The government cited the estimated £6bn cost and the "genuine concerns of stakeholders" as reasons for the postponement.
The Local Government Authority had called for a delay. The changes were later dropped.
Could history repeat itself?
History appears to be repeating itself in the call by England's largest councils for a delay to the long-promised government plans "to fix social care once and for all".
In 2015, the last time the introduction of a cap on care costs was close to implementation, councils also requested a delay.
The reason was the care system was under such pressure after years of underfunding, staff shortages and increasing demand, councils didn't believe they could make the change work.

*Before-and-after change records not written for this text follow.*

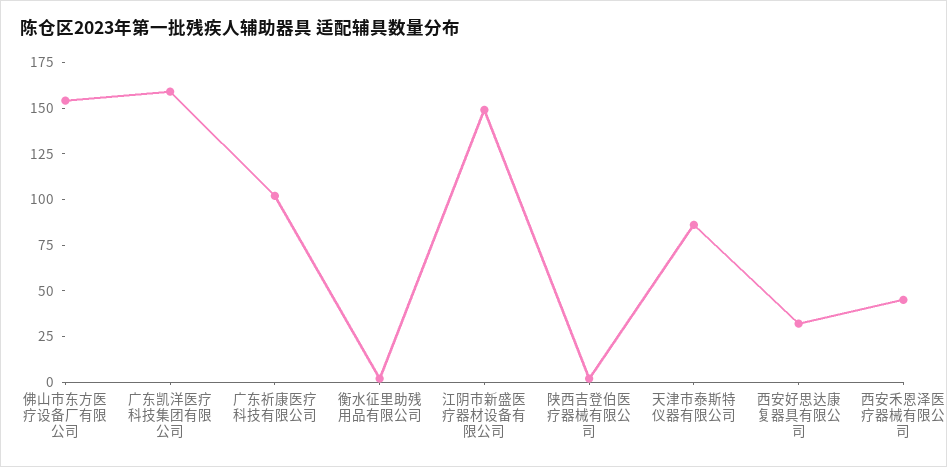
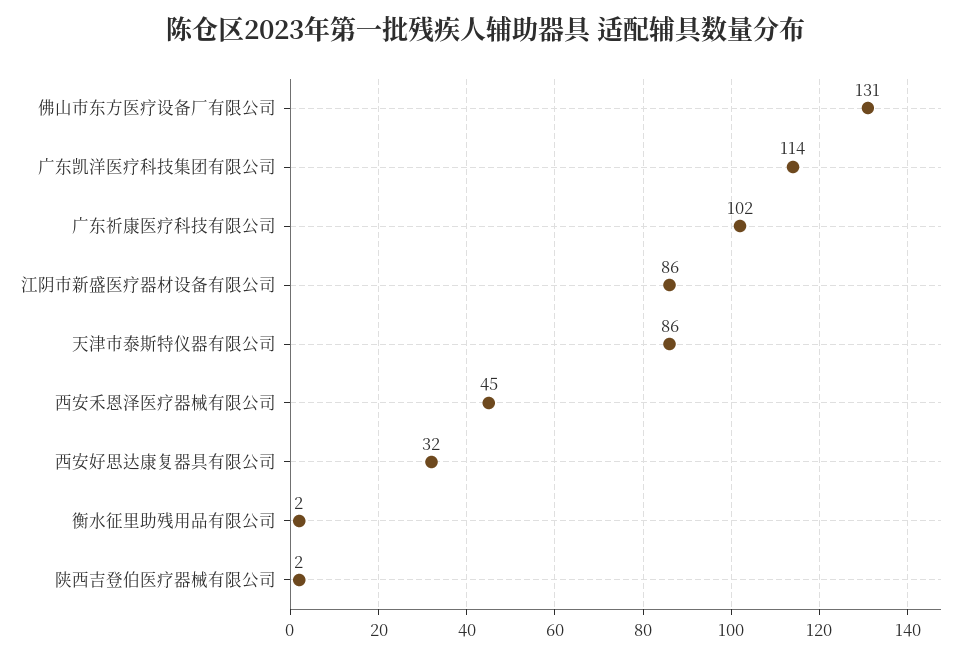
  {
-   "佛山市东方医疗设备厂有限公司": 155,
+   "佛山市东方医疗设备厂有限公司": 131,
-   "广东凯洋医疗科技集团有限公司": 160,
+   "广东凯洋医疗科技集团有限公司": 114,
    "广东祈康医疗科技有限公司": 102,
    "衡水征里助残用品有限公司": 2,
-   "江阴市新盛医疗器材设备有限公司": 150,
+   "江阴市新盛医疗器材设备有限公司": 86,
    "陕西吉登伯医疗器械有限公司": 2,
    "天津市泰斯特仪器有限公司": 86,
    "西安好思达康复器具有限公司": 32,
    "西安禾恩泽医疗器械有限公司": 45
  }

Roll forward seven years, post-Covid and with the cost-of-living crisis those pressures have only increased.
Even though the new prime minister has repeated the promise of £13bn to pay for the reforms, most of that will be needed to cover the cost of the cap and means-testing changes.
Only a relatively small amount is set aside for staff recruitment and training, and none to meet the increasing demands of an ageing population.
So it is easy to see the reasoning behind the call for a delay to the reforms, but it is a gamble nevertheless. If reform is pushed back again, the danger is a one-year delay turns into many more years of inaction.